### What this exercise asks
- 1) List every number written in digits in the article on Alberta social assistance below, in order, counting repeats, and give the words each one belongs to.
- 2) Repeat word for word the part of the article on Alberta social assistance below, starting at "Albertans who had" and ending at "provincial social assistance.".
- 3) Using the article on Alberta social assistance below, decide whether each statement agrees with it. Answer yes or no, and quote the words that settle it.
(a) Alberta has been giving income support to about 10,000 fewer households since March.
(b) The province leaves all of the federal benefit out of its income-support calculations.
(c) Alberta's income-support caseload has fallen to its lowest level in years.

### Document extract
•••

Alberta is providing social assistance to 10,000 fewer people, primarily due to CERB
Other provinces allowed poorest residents to keep both federal and provincial benefits
Social assistance caseloads in Alberta have dropped dramatically during the pandemic, with the provincial government providing income support to roughly 10,000 fewer households since March.
"It's mainly because a lot of these clients have access to federal Canadian Emergency Response Benefit funding," said Rajan Sawhney, Alberta's minister of community and social services.
Albertans who had previously been receiving income support from the province but started receiving CERB payments have seen the provincial benefits clawed back.
The province exempts some of the federal benefit from its income-support calculations, but for thousands of people receiving $2,000 per month under CERB, it adds up to a complete elimination of their provincial social assistance.
"Essentially, if you are receiving the federal benefit, it effectively means that the benefit that you receive from income support comes to zero," Sawhney said.
The result has been a rapid reduction in Alberta's income-support caseload, which has fallen to its lowest level in years.

•••

### Given records
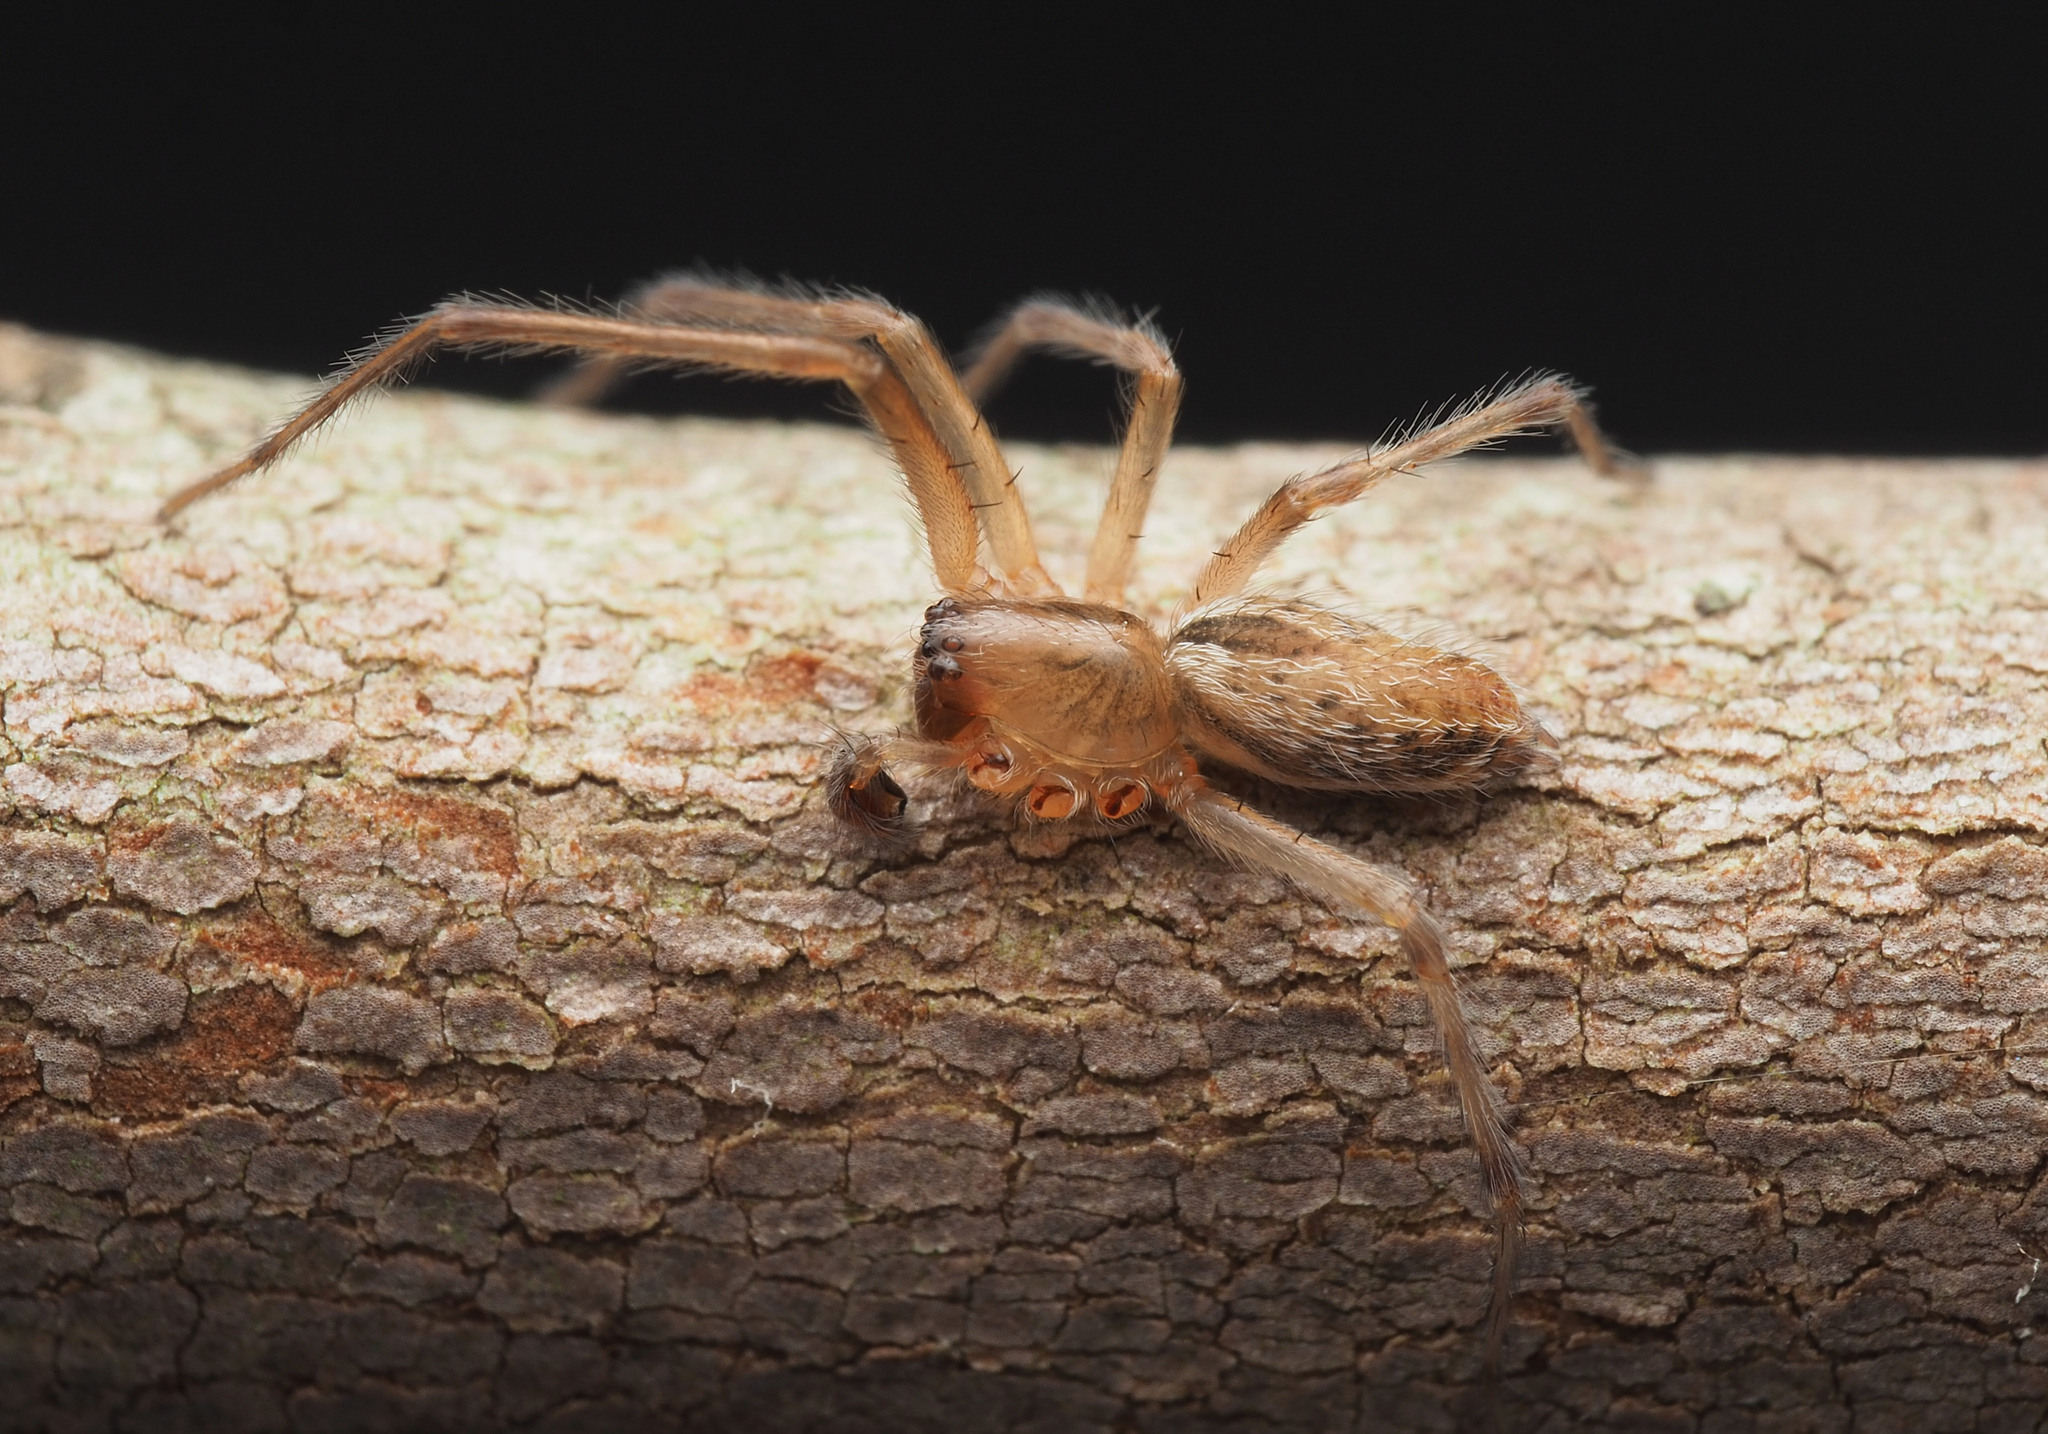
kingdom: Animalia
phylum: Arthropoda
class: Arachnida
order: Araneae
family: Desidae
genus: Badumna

•••

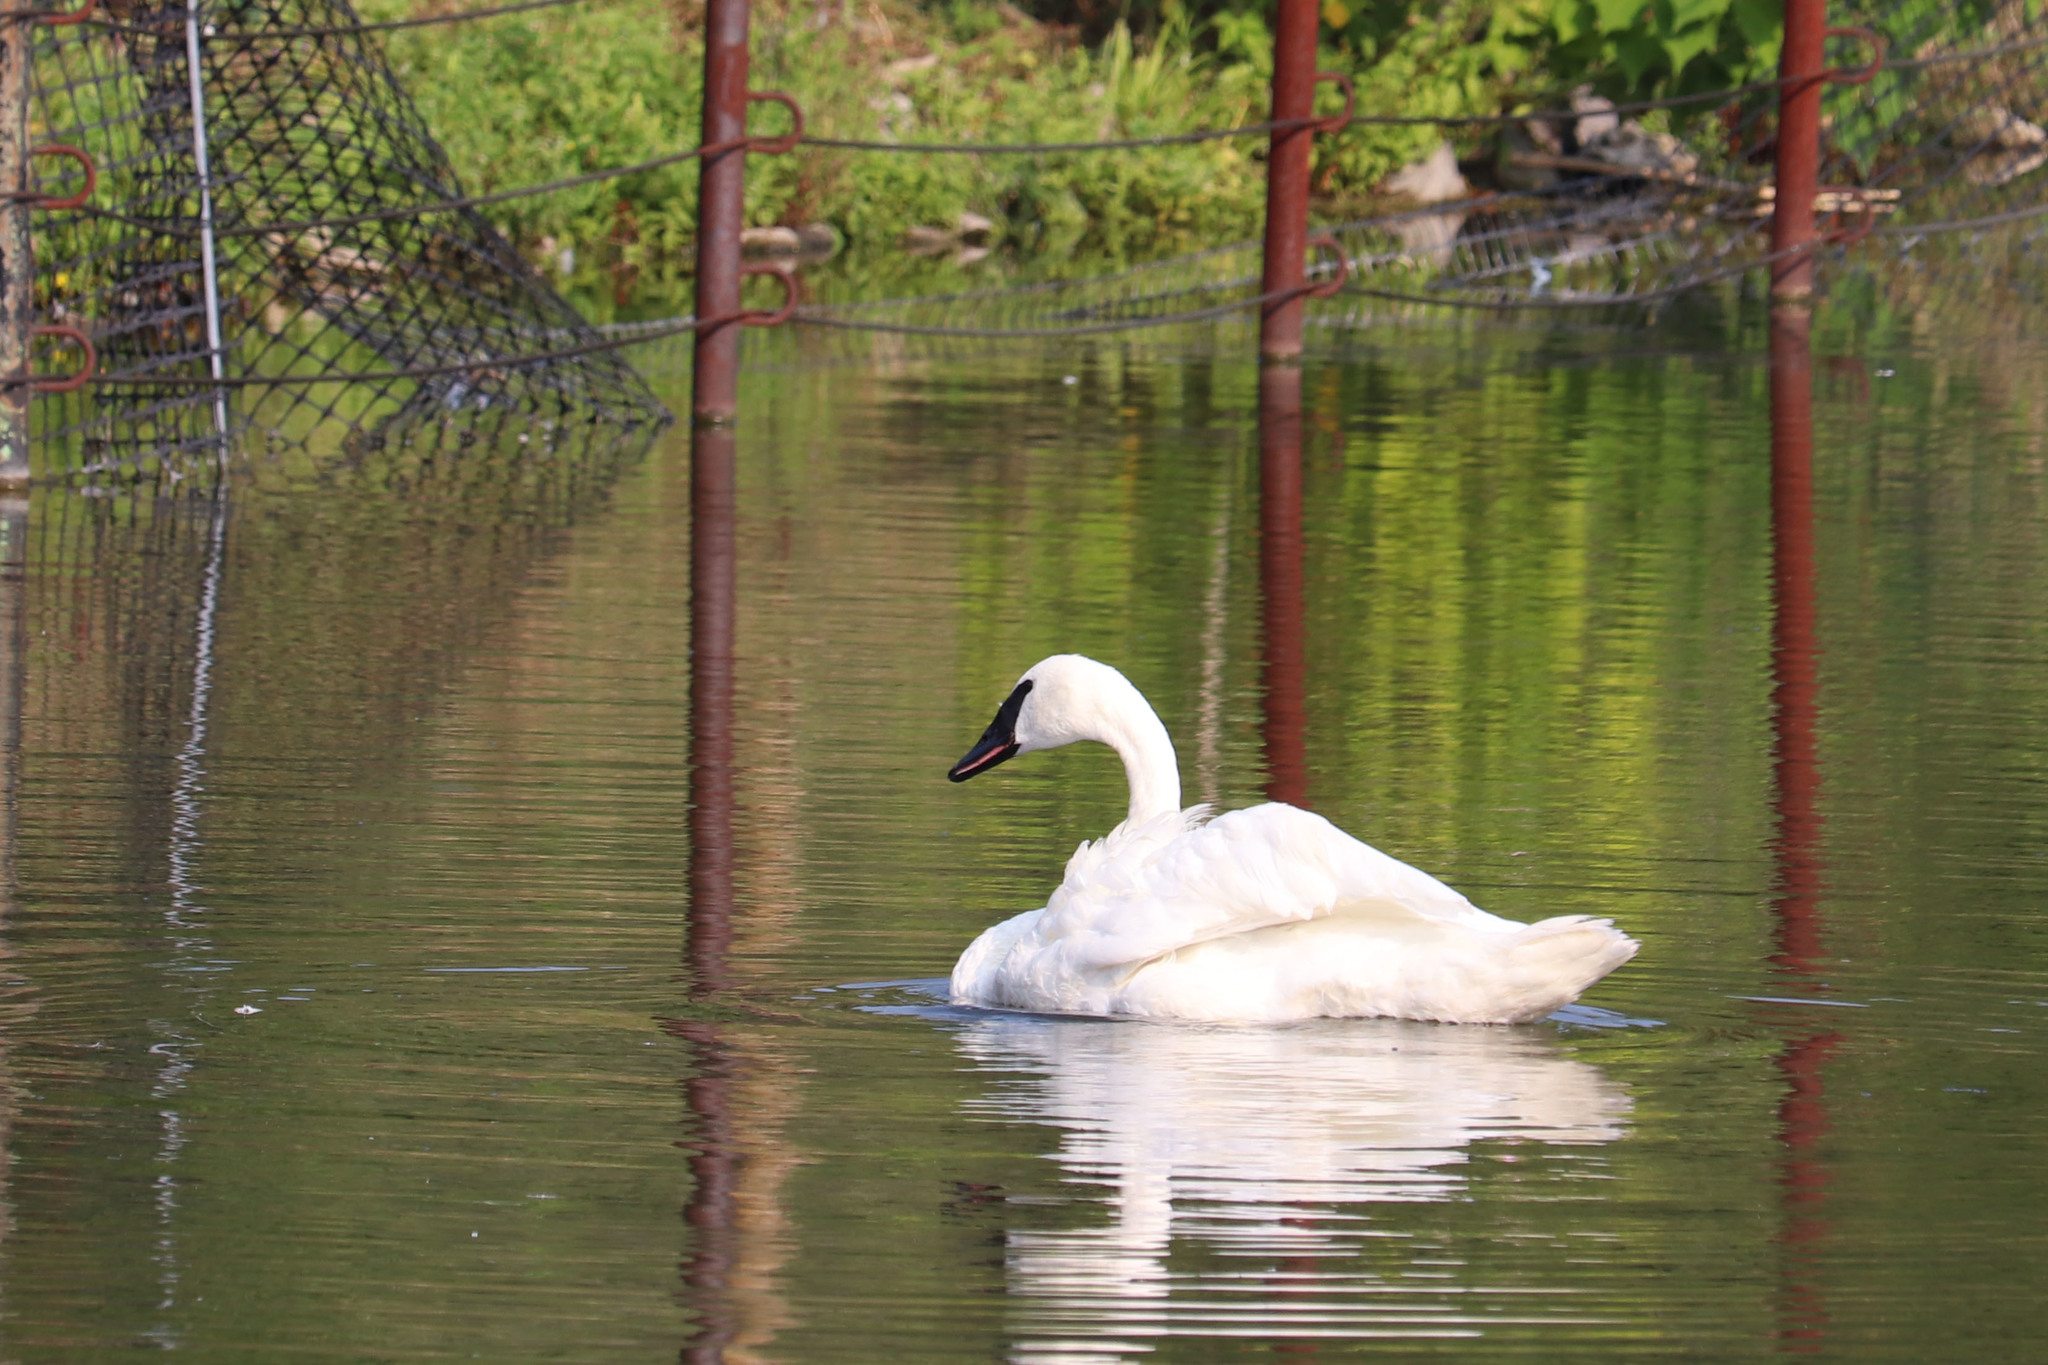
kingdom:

•••

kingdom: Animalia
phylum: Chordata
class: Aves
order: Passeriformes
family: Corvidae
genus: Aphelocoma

•••

### Results
- 1)
10,000: "10,000 fewer people"
10,000: "roughly 10,000 fewer households"
$2,000: "$2,000 per month under CERB"

- 2)
Albertans who had previously been receiving income support from the province but started receiving CERB payments have seen the provincial benefits clawed back.
The province exempts some of the federal benefit from its income-support calculations, but for thousands of people receiving $2,000 per month under CERB, it adds up to a complete elimination of their provincial social assistance.

- 3)
(a) Yes: "providing income support to roughly 10,000 fewer households since March"
(b) No: "The province exempts some of the federal benefit from its income-support calculations"
(c) Yes: "which has fallen to its lowest level in years"